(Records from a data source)
|---|

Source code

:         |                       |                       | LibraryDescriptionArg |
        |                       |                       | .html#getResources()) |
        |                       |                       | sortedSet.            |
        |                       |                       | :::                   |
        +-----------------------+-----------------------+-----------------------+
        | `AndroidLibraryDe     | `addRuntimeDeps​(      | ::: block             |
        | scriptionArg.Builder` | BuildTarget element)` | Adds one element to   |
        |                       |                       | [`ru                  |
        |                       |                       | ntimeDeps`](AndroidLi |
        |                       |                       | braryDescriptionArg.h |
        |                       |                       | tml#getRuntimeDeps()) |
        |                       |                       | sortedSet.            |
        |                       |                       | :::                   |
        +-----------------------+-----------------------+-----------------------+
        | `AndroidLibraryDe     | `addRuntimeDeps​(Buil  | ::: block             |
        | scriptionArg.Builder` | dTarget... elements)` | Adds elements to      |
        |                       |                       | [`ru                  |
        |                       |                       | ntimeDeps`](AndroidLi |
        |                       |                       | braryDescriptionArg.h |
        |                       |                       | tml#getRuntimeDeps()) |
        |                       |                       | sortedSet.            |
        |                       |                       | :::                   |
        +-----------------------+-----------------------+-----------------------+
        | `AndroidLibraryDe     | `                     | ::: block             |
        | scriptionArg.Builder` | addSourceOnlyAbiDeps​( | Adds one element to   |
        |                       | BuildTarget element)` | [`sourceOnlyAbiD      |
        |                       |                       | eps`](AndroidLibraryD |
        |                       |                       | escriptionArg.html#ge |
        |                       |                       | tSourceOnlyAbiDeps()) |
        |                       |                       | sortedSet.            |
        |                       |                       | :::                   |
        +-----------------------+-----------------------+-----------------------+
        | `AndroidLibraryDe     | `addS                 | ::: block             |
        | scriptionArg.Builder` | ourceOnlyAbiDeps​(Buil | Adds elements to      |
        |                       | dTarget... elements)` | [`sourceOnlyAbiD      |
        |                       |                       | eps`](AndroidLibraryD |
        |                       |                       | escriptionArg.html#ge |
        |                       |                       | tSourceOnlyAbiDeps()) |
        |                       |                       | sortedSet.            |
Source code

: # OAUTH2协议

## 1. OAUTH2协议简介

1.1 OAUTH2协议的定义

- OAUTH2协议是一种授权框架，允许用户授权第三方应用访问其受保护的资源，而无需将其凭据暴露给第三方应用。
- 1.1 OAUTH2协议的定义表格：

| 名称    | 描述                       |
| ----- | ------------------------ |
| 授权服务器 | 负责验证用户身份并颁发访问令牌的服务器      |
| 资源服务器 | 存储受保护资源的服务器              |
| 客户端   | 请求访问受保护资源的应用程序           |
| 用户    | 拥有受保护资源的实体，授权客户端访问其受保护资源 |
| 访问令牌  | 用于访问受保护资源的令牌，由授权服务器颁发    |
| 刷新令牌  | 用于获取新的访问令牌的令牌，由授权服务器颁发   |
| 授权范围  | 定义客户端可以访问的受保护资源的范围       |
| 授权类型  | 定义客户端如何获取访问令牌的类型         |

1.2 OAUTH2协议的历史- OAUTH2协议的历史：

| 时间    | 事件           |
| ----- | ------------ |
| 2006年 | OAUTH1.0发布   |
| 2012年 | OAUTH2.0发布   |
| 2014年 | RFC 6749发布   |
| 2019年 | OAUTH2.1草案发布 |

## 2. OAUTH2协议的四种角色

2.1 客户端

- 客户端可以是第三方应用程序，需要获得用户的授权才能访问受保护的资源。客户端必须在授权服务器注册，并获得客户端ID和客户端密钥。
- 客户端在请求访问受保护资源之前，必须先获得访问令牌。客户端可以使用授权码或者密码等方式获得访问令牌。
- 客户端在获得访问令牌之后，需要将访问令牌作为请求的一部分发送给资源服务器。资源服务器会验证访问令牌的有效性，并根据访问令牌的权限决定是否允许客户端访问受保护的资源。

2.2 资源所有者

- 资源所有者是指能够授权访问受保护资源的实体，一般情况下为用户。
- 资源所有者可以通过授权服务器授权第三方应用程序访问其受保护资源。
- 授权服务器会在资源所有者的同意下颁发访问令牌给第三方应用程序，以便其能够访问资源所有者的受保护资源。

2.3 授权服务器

|---|

Task brief :: Copy each line of the data above exactly as it appears.

Written reply ::
Source code

:         |                       |                       | LibraryDescriptionArg |
        |                       |                       | .html#getResources()) |
        |                       |                       | sortedSet.            |
        |                       |                       | :::                   |
        +-----------------------+-----------------------+-----------------------+
        | `AndroidLibraryDe     | `addRuntimeDeps​(      | ::: block             |
        | scriptionArg.Builder` | BuildTarget element)` | Adds one element to   |
        |                       |                       | [`ru                  |
        |                       |                       | ntimeDeps`](AndroidLi |
        |                       |                       | braryDescriptionArg.h |
        |                       |                       | tml#getRuntimeDeps()) |
        |                       |                       | sortedSet.            |
        |                       |                       | :::                   |
        +-----------------------+-----------------------+-----------------------+
        | `AndroidLibraryDe     | `addRuntimeDeps​(Buil  | ::: block             |
        | scriptionArg.Builder` | dTarget... elements)` | Adds elements to      |
        |                       |                       | [`ru                  |
        |                       |                       | ntimeDeps`](AndroidLi |
        |                       |                       | braryDescriptionArg.h |
        |                       |                       | tml#getRuntimeDeps()) |
        |                       |                       | sortedSet.            |
        |                       |                       | :::                   |
        +-----------------------+-----------------------+-----------------------+
        | `AndroidLibraryDe     | `                     | ::: block             |
        | scriptionArg.Builder` | addSourceOnlyAbiDeps​( | Adds one element to   |
        |                       | BuildTarget element)` | [`sourceOnlyAbiD      |
        |                       |                       | eps`](AndroidLibraryD |
        |                       |                       | escriptionArg.html#ge |
        |                       |                       | tSourceOnlyAbiDeps()) |
        |                       |                       | sortedSet.            |
        |                       |                       | :::                   |
        +-----------------------+-----------------------+-----------------------+
        | `AndroidLibraryDe     | `addS                 | ::: block             |
        | scriptionArg.Builder` | ourceOnlyAbiDeps​(Buil | Adds elements to      |
        |                       | dTarget... elements)` | [`sourceOnlyAbiD      |
        |                       |                       | eps`](AndroidLibraryD |
        |                       |                       | escriptionArg.html#ge |
        |                       |                       | tSourceOnlyAbiDeps()) |
        |                       |                       | sortedSet.            |
Source code

: # OAUTH2协议

## 1. OAUTH2协议简介

1.1 OAUTH2协议的定义

- OAUTH2协议是一种授权框架，允许用户授权第三方应用访问其受保护的资源，而无需将其凭据暴露给第三方应用。
- 1.1 OAUTH2协议的定义表格：

| 名称    | 描述                       |
| ----- | ------------------------ |
| 授权服务器 | 负责验证用户身份并颁发访问令牌的服务器      |
| 资源服务器 | 存储受保护资源的服务器              |
| 客户端   | 请求访问受保护资源的应用程序           |
| 用户    | 拥有受保护资源的实体，授权客户端访问其受保护资源 |
| 访问令牌  | 用于访问受保护资源的令牌，由授权服务器颁发    |
| 刷新令牌  | 用于获取新的访问令牌的令牌，由授权服务器颁发   |
| 授权范围  | 定义客户端可以访问的受保护资源的范围       |
| 授权类型  | 定义客户端如何获取访问令牌的类型         |

1.2 OAUTH2协议的历史- OAUTH2协议的历史：

| 时间    | 事件           |
| ----- | ------------ |
| 2006年 | OAUTH1.0发布   |
| 2012年 | OAUTH2.0发布   |
| 2014年 | RFC 6749发布   |
| 2019年 | OAUTH2.1草案发布 |

## 2. OAUTH2协议的四种角色

2.1 客户端

- 客户端可以是第三方应用程序，需要获得用户的授权才能访问受保护的资源。客户端必须在授权服务器注册，并获得客户端ID和客户端密钥。
- 客户端在请求访问受保护资源之前，必须先获得访问令牌。客户端可以使用授权码或者密码等方式获得访问令牌。
- 客户端在获得访问令牌之后，需要将访问令牌作为请求的一部分发送给资源服务器。资源服务器会验证访问令牌的有效性，并根据访问令牌的权限决定是否允许客户端访问受保护的资源。

2.2 资源所有者

- 资源所有者是指能够授权访问受保护资源的实体，一般情况下为用户。
- 资源所有者可以通过授权服务器授权第三方应用程序访问其受保护资源。
- 授权服务器会在资源所有者的同意下颁发访问令牌给第三方应用程序，以便其能够访问资源所有者的受保护资源。

2.3 授权服务器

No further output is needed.